Exclusive CCGs are ploughing more money into general practice, with practices receiving almost £200m extra from commissioners since 2013/14, a Pulse investigation reveals.

A freedom of information request answered in full by 48 CCGs revealed that spending on enhanced services has increased from £59m in 2013/14 to £103.5m this year.

Extrapolated across the country that equates to £195m of new local contracts for practices.

GP leaders welcomed the shift, and said it is proof that CCGs are beginning to understand that resources are best off moved towards primary care.

CCGs had been told to reinvest the £260 million saved from the PMS reviews and any money saved from MPIG back into primary care.

But Pulse’s investigation reveals that CCGs are ploughing more of their own money in to enhanced services, with the majority of the PMS and MPIG money not yet clawed back from practices.

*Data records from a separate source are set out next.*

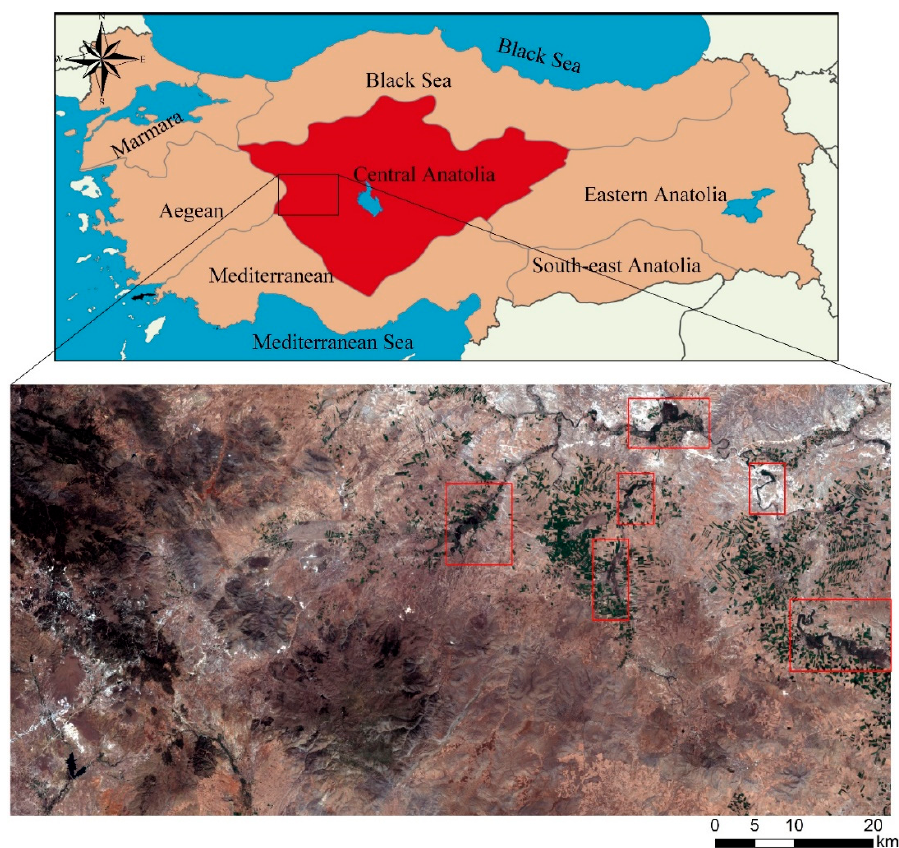
Figure 1. General view of the study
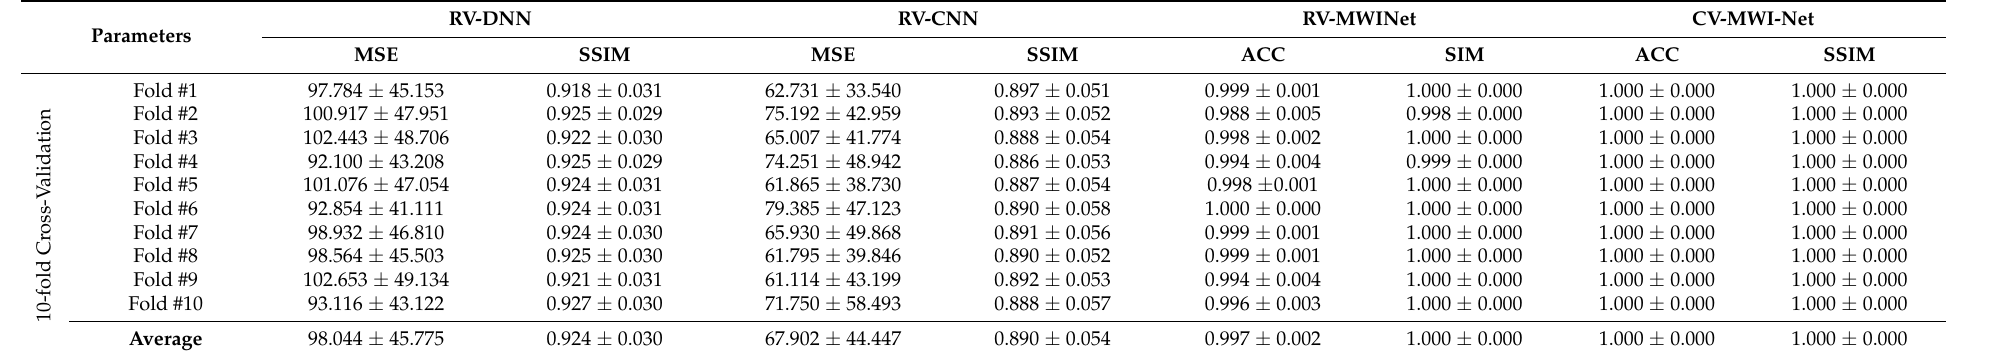
Table 3. Performance metrics of the proposed neurocomputational models for 10-fold cross-validation using train data.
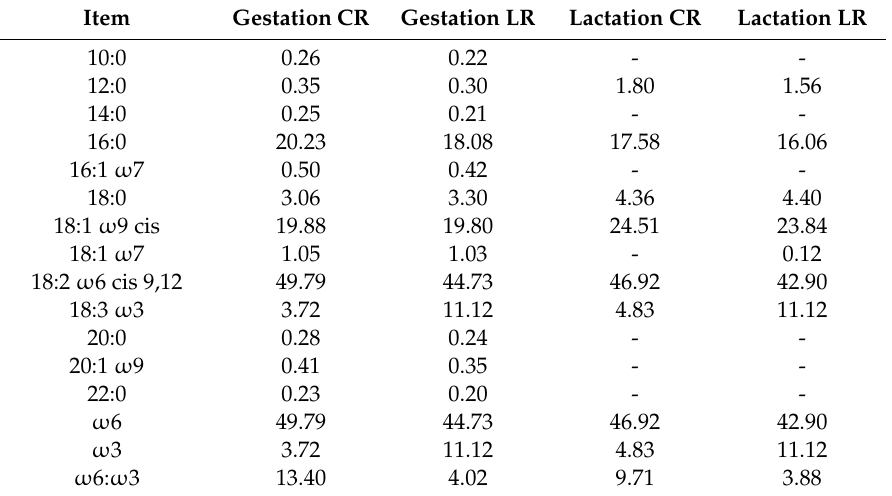
Table 2. Fatty Acid (g / 100 g total fatty acids) of sow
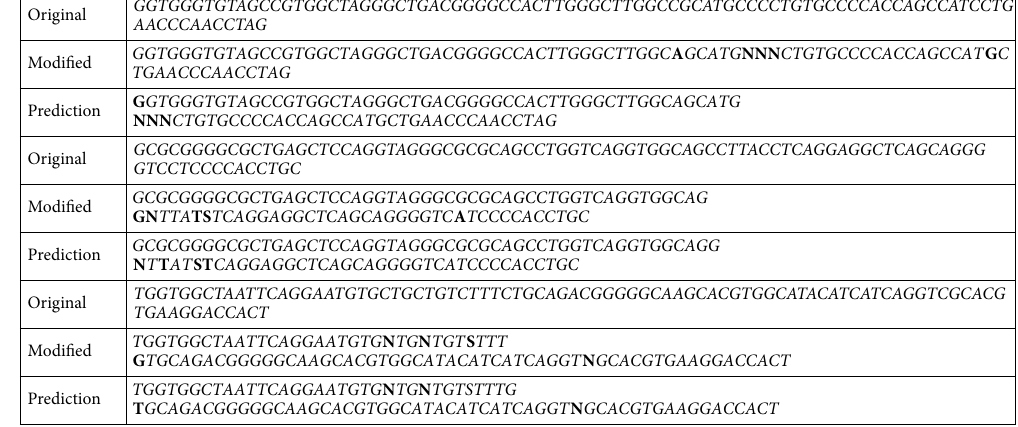
Table 9. Examples of the generative model modifying gene sequences and the discriminative model detecting the modifications (marked in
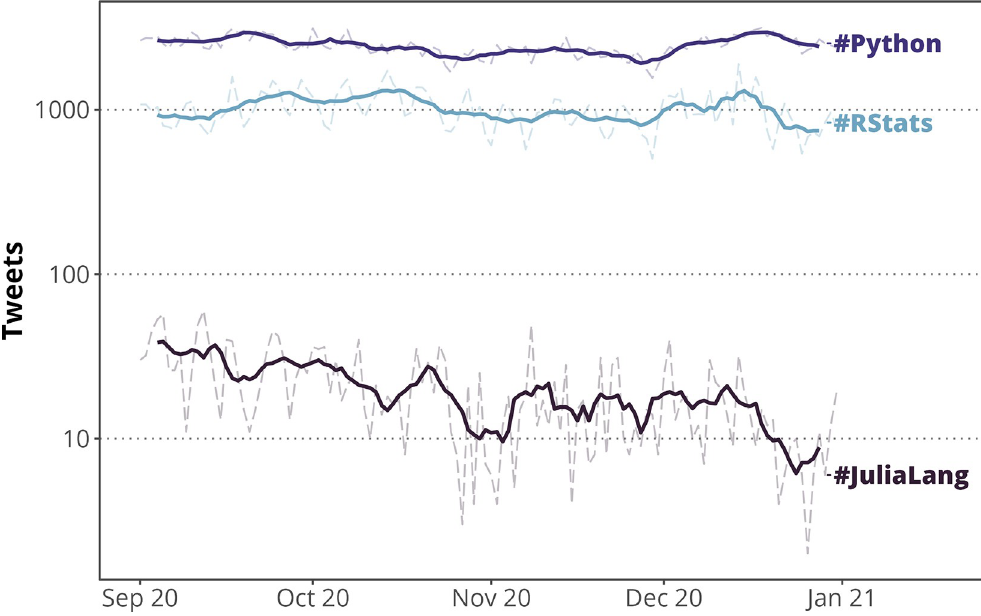
Fig 2. Popularity of Twitter discussion for some common scientific programming languages. While not as popular as #Python, #RStats appeared in around 1,000 tweets per day on average at the end of 2020. Solid lines show 7-day rolling averages; transparent dashed lines show daily tweet counts. Tweets were collected from September 1, 2020 to December 31, 2020, using the R package, academictwitteR [24]. We found a total of 124,852 Tweets with the #rstats hashtag, 303,388 with the #python hashtag, and 2,522 with the #julialang hashtag, within this 4-month period.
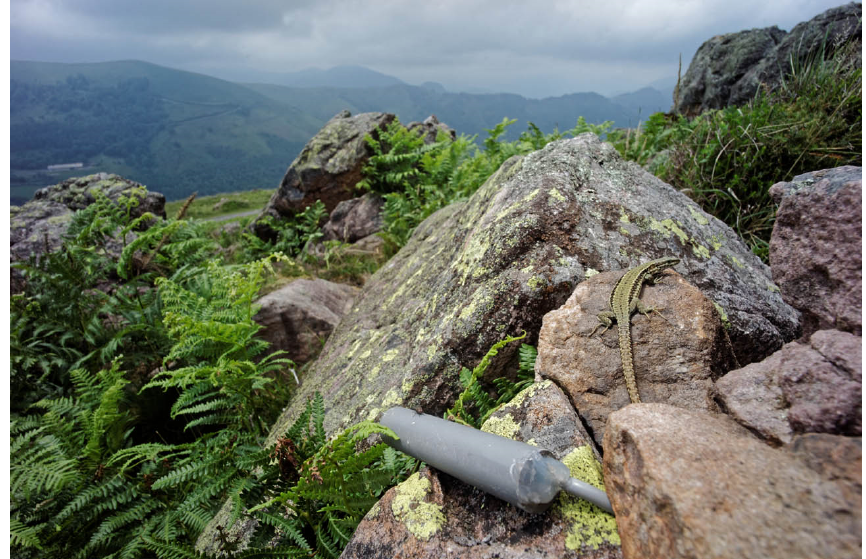
Figure 1. A PVC biomimetic logger at an exposure site, a Podarcis liolepis female basking nearby. The biomimetic model was placed on a sunbathing area. It is connected to the data-logger which is hidden under the rocks. Photographic credit: Matthieu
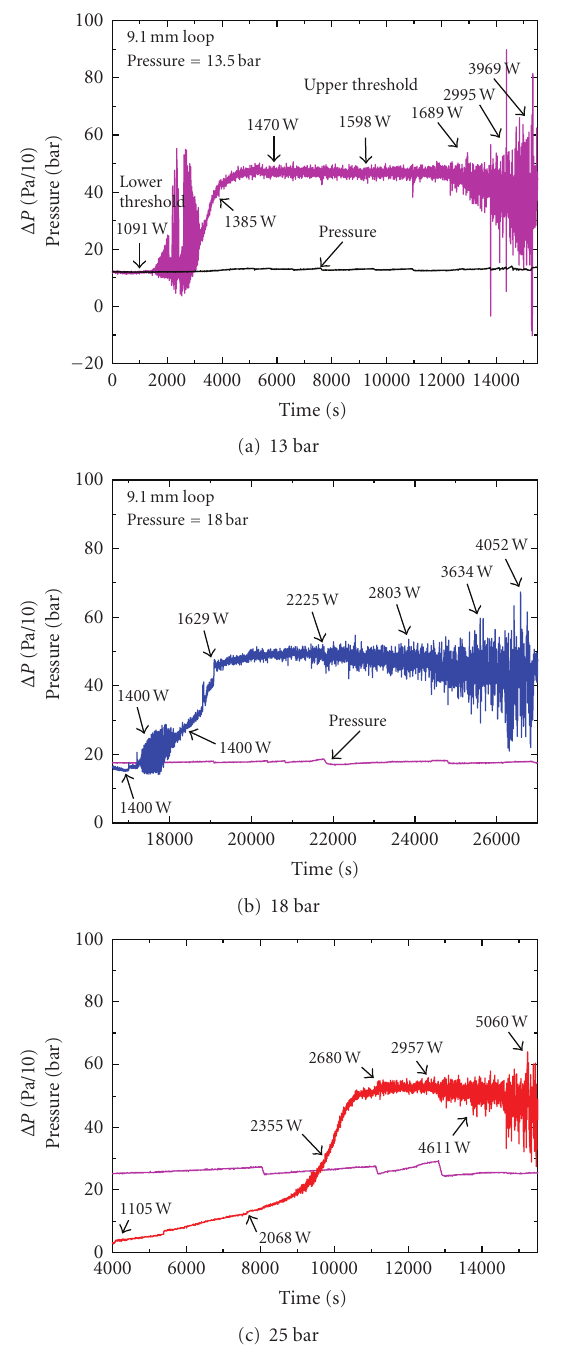
Figure 19: The upper threshold of instability at di ff erent pressures.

Many CCGs are offering packages to practices – single pots of money, bringing all enhanced services together to reduce bureaucracy for practices. These include:

  • NHS Bristol CCG’s £1.8 million ‘Bristol Primary Care Agreement’, which tasks practice clusters with initiating and following up dementia medication and diagnosing deep vein thrombosis in primary care among other things.
  • NHS Salford CCG’s ‘Salford Standard’, a list of 32 standards that includes ensuring patients with severe mental illness are given annual physical health checks and offering longer appointments to asylum seekers.

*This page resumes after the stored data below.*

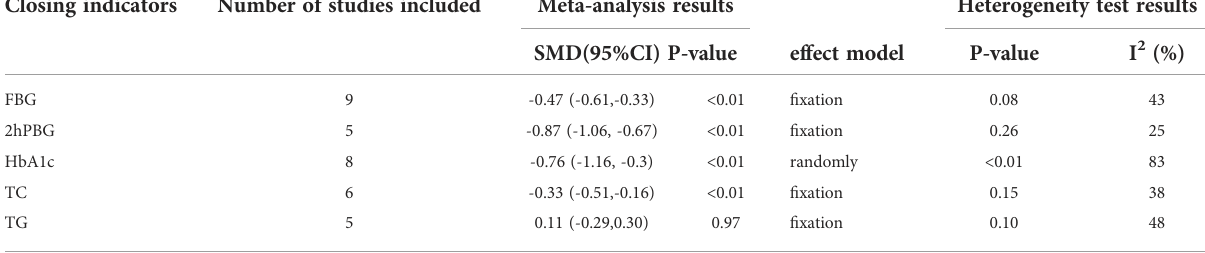
TABLE 5 Meta-analysis results of blood glucose and blood lipid. Closing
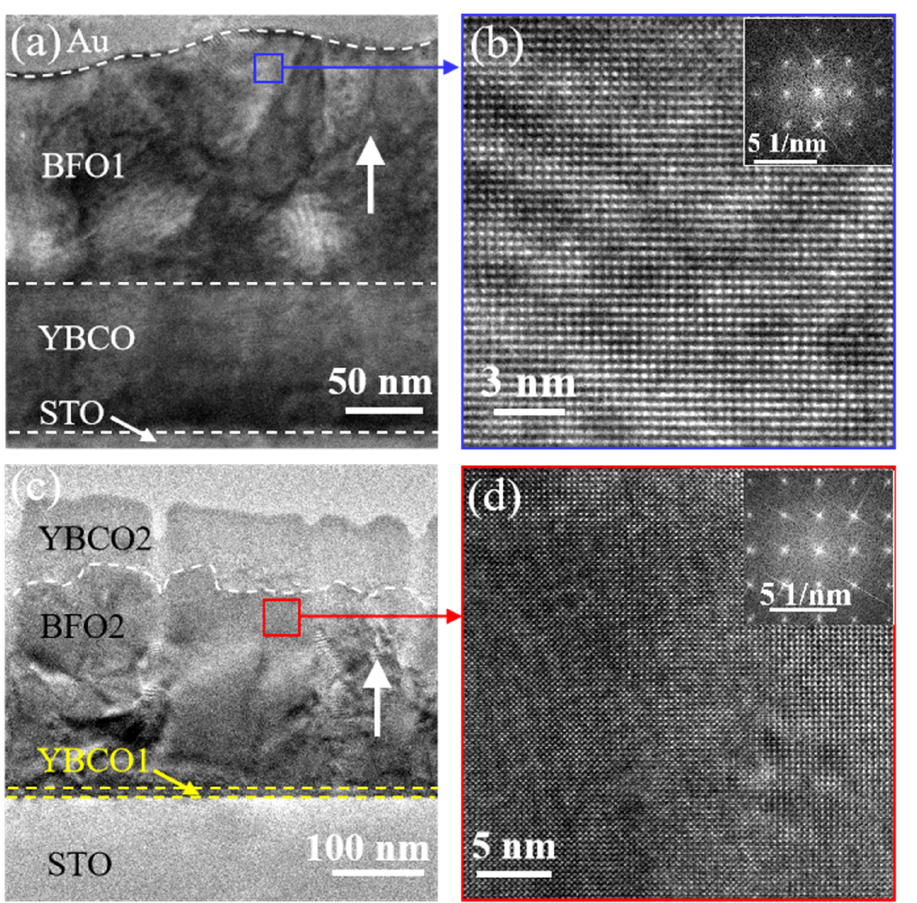
Figure 3. Cross section TEM images of the YBCO2/BFO2/YBCO1 capacitor ( a ) and the Au/BFO1/YBCO capacitor ( c ). The white upward arrows in ( a , c ) indicate the direction of growth. High resolution TEM images of the BFO films taken in the [110] crystallographic direction of BFO1 ( b ) and BFO2 ( d ). Figure 2b taken from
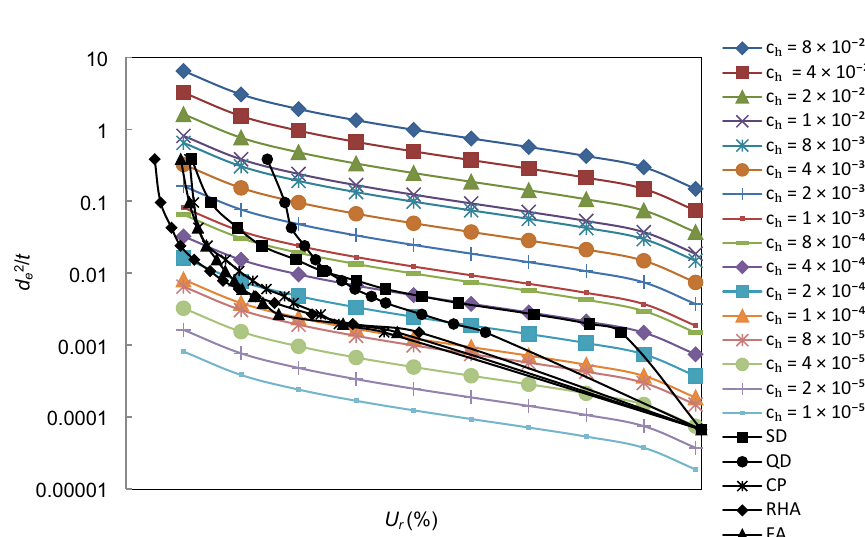
Fig. 6 Theoretical log 10 ( d e 2 / t ) versus U r curve with experimental curves for KC with different drain material at P 20 =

Elsewhere, other examples of CCGs ploughing in money to primary care include:

  • NHS East and North East Hertfordshire CCG, which has more than trebled for its care home enhanced service since 2013/14, from £220,000 to £774,000, with GPs expected to offer the ‘equivalent of ward rounds’ in care homes;
  • NHS Rotherham CCG, which has been able to shut three wards in its local hospital because of additional services provided in general practice, including practices setting up multidisciplinary teams, putting admission-prevention plans in place and discussing all care home admissions;
  • NHS Blackburn and Darwen CCG, which has asked its GPs to work together to devise a plan for a proposed £6m investment in primary care services, pooling all the money spent on current enhanced services, such as those for prescribing in the elderly and boosting uptake of bowel cancer testing.

Dr Brian Balmer, a GPC negotiator, said: ‘It’s great to hear some good news for once. My experience is that most CCGs want to develop community services and GP practices – they have a real desire to develop primary care.

‘CCGs are getting better organised, particularly when it comes to care of elderly or frail patients.’

Dr Graham Jackson, co-chair of NHS Clinical Commissioners and chair of NHS Aylesbury Vale CCG, said: ‘We are seeing a shift and there is a desire for primary care investment. We know we need to invest in community care. Shifting resource from secondary care to community care is the way forward and is the best way of using that resource.’

Pulse reported this week that, separately from the enhanced service funding, CCGs have spent tens of millions of pounds to support practices set up federations.